Chapitre VIII – Face au fleuve

VIII. Face au Fleuve – On ne passe pas (3)

C’était tout réfléchi. Hargnies et sa famille lui manquait. Avec les quelques billets que lui avaient tendus son grand-père, Camille avait payé sa logeuse. Il avait fermé ses deux valises, était monté dans le train pour Charleroi. Là, il était allé prendre ses instructions chez son grand-père et puis s’était dirigé vers Vireux-Molhain. Il y traverserait la Meuse pour monter sur l’Ardenne.

Jusque Vireux-Molhain, la route avait été facile – même le passage de la frontière n’avait posé aucun problème. Camille avait ses papiers en règle et son grand-père avait tout préparé dans les moindres détails.

Les choses s’étaient compliquées dans la petite cité mosane. Depuis l’armistice, une partie du département des Ardennes était zone interdite. Ceux qui avaient fui l’avance de la Wehrmacht avaient interdiction de retourner chez eux. La zone interdite était destinée à devenir un territoire germanique, qui formerait une zone tampon entre le Reich et la France ; seuls donc pouvaient théoriquement y accéder les personnes dûment mandatées, munies d’autorisations spéciales.

Camille disposait de ce laisser-passer – théoriquement, il n’aurait donc eu qu’à le sortir pour que la sentinelle postée à l’entrée du pont lui cédât le passage.
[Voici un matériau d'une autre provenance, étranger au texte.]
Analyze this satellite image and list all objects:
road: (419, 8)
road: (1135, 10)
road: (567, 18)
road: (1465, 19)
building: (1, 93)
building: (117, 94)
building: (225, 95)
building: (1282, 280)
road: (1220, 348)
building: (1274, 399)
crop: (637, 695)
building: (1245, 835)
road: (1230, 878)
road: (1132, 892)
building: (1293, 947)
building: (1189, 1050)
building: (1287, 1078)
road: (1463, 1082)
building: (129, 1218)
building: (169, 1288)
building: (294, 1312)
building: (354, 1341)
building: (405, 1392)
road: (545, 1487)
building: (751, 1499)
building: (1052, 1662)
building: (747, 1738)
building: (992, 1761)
Or, depuis quelques jours – le 18 décembre 1941 précisément – le commandement militaire allemand avait supprimé les postes de contrôle. Les interdictions de circuler étaient toujours d’application mais, sur le terrain, les gens désireux de rentrer chez eux pouvaient désormais le faire… à condition bien sûr de ne pas se faire arrêter, auquel cas ils devaient s’acquitter d’une amende.

Par conséquent, tout en lui faisant bien comprendre qu’il se contenterait d’une somme équivalant à cette amende pour le laisser passer en fermant les yeux, l’officier en charge du pont avait refusé le passage à Camille, au prétexte qu’il devait en référer à sa hiérarchie.